> What to do
If a line in the entries contains the word "Ensuring", list it.

(Material shown)

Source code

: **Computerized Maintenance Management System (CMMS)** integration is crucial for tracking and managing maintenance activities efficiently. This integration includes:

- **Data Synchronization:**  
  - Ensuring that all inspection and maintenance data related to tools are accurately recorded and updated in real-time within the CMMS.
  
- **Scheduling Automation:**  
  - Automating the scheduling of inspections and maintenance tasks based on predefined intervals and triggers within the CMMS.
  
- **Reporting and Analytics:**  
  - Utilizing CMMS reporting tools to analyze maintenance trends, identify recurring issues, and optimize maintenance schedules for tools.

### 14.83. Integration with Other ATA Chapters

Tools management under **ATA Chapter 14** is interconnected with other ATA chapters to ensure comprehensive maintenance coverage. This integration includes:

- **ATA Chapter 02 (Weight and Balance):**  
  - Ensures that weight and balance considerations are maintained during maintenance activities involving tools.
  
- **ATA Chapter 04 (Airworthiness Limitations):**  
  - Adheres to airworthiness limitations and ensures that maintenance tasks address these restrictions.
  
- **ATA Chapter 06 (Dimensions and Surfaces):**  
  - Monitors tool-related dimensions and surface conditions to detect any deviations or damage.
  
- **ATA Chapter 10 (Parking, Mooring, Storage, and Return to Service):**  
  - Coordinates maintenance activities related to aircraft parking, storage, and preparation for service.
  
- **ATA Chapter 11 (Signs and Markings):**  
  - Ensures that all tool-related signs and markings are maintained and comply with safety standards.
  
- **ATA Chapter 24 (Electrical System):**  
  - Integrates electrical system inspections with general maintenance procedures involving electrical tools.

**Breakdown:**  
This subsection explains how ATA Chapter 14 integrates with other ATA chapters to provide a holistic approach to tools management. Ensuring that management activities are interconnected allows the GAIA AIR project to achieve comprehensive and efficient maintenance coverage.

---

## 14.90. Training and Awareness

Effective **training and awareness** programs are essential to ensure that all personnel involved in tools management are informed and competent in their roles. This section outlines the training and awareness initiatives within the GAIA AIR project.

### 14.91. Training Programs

(End Material shown)

> Result of this task
  - Ensuring that all inspection and maintenance data related to tools are accurately recorded and updated in real-time within the CMMS.
This subsection explains how ATA Chapter 14 integrates with other ATA chapters to provide a holistic approach to tools management. Ensuring that management activities are interconnected allows the GAIA AIR project to achieve comprehensive and efficient maintenance coverage.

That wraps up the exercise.